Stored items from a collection
Start of Block

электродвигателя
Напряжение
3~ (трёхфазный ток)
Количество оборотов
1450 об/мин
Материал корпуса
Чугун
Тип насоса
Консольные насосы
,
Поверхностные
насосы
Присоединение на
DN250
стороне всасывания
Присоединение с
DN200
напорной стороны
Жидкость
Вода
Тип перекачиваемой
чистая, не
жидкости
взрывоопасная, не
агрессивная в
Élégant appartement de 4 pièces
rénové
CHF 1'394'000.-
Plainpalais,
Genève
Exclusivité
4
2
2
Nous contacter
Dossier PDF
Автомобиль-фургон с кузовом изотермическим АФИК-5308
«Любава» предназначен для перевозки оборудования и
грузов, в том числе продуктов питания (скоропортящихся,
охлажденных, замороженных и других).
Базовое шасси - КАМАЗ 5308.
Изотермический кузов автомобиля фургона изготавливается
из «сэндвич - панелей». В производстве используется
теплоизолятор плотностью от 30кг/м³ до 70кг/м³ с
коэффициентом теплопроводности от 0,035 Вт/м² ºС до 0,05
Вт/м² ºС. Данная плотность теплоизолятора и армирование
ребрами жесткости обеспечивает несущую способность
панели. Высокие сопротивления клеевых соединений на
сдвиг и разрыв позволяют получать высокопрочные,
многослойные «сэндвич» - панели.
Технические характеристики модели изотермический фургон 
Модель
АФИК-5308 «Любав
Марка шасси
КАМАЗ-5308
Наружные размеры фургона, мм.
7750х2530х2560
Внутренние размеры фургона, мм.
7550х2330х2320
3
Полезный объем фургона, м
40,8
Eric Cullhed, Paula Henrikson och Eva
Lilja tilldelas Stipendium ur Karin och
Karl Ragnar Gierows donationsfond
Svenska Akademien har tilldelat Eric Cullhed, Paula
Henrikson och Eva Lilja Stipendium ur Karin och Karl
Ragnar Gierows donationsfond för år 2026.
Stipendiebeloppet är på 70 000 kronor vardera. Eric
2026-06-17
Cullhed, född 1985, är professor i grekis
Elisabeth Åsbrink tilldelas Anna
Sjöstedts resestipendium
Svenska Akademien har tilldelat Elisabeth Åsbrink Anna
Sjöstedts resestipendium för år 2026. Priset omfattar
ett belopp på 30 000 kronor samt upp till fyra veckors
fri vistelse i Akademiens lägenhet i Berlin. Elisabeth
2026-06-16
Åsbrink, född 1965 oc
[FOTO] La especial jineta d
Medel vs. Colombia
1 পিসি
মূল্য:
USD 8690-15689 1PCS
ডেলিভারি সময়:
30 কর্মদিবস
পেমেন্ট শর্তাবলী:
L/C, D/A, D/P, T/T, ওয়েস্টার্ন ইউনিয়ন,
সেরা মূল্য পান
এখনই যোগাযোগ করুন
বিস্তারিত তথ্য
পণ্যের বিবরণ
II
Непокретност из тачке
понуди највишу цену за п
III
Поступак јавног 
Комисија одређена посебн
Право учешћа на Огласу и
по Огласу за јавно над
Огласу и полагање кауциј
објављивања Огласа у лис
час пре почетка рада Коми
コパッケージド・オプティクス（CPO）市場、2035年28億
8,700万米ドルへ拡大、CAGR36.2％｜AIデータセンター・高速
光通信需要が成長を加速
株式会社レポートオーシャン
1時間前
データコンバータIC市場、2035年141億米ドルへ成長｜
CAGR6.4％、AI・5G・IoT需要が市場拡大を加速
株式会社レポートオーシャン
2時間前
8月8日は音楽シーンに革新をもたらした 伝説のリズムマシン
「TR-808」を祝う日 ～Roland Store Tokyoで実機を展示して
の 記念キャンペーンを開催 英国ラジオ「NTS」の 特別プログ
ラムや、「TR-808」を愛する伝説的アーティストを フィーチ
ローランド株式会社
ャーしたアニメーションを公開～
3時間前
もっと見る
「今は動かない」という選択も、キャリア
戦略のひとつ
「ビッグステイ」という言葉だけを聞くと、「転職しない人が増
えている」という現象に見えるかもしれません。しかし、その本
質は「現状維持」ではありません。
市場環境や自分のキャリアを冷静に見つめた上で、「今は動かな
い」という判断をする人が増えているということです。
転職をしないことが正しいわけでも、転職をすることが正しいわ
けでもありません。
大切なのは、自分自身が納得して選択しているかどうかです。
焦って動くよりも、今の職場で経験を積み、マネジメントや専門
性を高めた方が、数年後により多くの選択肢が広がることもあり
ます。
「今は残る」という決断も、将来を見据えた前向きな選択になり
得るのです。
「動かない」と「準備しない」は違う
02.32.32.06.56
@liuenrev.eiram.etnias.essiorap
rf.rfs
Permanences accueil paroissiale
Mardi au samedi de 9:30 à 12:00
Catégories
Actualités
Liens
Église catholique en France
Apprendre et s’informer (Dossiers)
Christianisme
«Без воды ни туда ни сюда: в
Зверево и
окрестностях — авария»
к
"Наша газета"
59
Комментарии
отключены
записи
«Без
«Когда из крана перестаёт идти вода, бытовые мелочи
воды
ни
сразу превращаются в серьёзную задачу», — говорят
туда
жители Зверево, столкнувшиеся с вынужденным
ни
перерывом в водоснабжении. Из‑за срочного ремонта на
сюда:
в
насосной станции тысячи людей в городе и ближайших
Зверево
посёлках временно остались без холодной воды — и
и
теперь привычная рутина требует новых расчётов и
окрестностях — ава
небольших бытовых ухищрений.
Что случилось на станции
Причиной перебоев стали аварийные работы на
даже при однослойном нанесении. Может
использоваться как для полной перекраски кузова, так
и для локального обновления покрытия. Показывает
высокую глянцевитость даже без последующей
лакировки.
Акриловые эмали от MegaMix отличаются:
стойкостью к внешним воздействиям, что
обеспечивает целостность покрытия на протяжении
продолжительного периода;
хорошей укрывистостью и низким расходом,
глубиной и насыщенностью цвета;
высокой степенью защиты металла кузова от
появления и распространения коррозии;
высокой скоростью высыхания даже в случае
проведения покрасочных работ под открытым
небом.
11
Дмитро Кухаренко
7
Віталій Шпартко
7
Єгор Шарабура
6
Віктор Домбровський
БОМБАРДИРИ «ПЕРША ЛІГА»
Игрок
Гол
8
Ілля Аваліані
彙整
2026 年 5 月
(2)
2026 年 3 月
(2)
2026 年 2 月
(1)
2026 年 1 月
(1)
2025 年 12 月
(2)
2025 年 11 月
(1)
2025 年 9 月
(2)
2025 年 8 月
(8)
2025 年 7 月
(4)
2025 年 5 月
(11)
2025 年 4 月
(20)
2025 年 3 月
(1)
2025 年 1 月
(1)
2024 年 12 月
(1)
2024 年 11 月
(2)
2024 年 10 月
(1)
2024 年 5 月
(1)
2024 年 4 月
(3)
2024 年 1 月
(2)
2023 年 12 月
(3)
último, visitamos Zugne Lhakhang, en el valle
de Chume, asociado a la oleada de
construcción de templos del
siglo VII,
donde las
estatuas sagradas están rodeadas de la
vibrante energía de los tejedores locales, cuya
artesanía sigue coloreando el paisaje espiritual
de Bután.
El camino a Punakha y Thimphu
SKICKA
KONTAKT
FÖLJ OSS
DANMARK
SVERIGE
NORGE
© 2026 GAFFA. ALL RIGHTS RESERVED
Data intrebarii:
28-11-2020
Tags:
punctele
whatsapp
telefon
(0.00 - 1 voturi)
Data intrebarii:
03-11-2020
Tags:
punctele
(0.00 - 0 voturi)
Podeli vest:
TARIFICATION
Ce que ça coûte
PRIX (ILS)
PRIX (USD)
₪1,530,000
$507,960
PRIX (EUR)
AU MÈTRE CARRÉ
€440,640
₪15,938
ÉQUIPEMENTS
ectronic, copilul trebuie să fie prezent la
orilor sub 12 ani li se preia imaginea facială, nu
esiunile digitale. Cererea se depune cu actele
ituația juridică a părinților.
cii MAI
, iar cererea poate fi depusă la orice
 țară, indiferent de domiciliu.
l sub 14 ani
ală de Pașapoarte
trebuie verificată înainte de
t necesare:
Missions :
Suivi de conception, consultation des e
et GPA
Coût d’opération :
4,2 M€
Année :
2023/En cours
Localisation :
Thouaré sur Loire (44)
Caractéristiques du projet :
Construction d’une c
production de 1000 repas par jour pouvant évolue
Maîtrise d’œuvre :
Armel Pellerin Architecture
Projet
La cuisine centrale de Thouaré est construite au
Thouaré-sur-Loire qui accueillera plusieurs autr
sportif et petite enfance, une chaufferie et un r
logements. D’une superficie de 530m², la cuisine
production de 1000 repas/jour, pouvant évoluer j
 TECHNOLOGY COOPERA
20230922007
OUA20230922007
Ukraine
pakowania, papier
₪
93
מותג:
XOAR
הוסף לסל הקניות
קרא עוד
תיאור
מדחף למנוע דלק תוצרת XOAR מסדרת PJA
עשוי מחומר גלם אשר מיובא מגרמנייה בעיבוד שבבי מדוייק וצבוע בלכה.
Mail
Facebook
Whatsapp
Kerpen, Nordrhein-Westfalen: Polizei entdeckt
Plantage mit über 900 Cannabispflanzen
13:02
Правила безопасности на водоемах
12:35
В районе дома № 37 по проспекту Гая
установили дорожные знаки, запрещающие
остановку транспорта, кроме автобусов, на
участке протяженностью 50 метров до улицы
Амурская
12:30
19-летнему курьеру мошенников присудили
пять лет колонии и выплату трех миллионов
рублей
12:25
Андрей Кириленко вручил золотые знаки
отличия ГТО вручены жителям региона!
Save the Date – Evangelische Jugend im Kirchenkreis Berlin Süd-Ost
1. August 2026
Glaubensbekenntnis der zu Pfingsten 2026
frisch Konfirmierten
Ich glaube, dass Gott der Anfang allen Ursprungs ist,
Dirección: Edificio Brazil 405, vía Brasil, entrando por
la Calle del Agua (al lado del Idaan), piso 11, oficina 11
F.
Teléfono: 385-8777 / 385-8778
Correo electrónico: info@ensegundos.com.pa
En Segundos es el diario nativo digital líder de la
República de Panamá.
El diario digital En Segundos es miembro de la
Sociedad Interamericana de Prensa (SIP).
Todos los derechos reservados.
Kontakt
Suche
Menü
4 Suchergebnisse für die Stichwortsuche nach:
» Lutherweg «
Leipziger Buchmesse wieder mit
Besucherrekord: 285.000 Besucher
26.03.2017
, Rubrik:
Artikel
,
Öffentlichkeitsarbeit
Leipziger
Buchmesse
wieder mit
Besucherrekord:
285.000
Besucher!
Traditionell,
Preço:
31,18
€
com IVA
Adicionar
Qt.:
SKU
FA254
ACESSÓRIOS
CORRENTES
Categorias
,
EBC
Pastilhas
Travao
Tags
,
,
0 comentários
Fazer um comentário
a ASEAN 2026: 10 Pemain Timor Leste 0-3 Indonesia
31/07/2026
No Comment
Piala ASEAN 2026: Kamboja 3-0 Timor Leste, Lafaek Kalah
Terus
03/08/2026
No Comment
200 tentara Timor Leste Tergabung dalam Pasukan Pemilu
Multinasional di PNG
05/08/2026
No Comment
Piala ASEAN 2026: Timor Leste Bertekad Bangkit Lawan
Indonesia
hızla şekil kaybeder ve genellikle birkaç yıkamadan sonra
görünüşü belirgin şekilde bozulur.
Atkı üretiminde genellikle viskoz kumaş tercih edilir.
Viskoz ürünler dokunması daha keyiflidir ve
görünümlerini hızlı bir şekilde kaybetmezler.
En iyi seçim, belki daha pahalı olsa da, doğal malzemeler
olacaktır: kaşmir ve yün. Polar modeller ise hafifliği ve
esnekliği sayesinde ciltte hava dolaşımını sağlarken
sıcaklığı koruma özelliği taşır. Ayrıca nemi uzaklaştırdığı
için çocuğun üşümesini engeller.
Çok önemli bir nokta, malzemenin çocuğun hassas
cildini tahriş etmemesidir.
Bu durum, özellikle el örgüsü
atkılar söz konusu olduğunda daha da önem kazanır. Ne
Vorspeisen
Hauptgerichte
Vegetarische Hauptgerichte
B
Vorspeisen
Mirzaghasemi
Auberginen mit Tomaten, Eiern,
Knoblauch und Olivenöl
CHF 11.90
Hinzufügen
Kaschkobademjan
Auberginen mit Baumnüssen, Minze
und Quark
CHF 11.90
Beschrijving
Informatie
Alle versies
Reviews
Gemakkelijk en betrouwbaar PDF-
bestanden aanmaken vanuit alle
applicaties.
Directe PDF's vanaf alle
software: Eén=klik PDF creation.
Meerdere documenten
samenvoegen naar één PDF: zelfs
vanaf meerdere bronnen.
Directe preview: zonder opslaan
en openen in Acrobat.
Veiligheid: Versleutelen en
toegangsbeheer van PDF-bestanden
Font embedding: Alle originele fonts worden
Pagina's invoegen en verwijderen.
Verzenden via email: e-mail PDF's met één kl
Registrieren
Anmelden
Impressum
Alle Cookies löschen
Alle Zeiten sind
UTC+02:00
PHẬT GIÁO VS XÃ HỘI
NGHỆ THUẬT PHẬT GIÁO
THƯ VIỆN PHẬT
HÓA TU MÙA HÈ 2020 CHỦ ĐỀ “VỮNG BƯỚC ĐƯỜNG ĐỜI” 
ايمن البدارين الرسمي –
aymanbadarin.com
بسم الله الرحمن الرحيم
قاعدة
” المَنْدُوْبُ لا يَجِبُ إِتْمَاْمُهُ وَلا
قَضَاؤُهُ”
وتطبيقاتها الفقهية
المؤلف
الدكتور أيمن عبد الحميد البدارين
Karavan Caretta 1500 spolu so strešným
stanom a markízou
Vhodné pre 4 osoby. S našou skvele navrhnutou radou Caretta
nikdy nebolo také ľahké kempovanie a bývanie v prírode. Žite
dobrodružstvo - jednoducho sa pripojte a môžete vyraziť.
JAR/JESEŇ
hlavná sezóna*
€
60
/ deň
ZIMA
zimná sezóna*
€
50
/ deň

End of Block

*HOW TO COMPLETE THIS TASK*
Scan the entries for the word "покрытия". Report each line that has it.

*COMPLETED EXERCISE*
и для локального обновления покрытия. Показывает
обеспечивает целостность покрытия на протяжении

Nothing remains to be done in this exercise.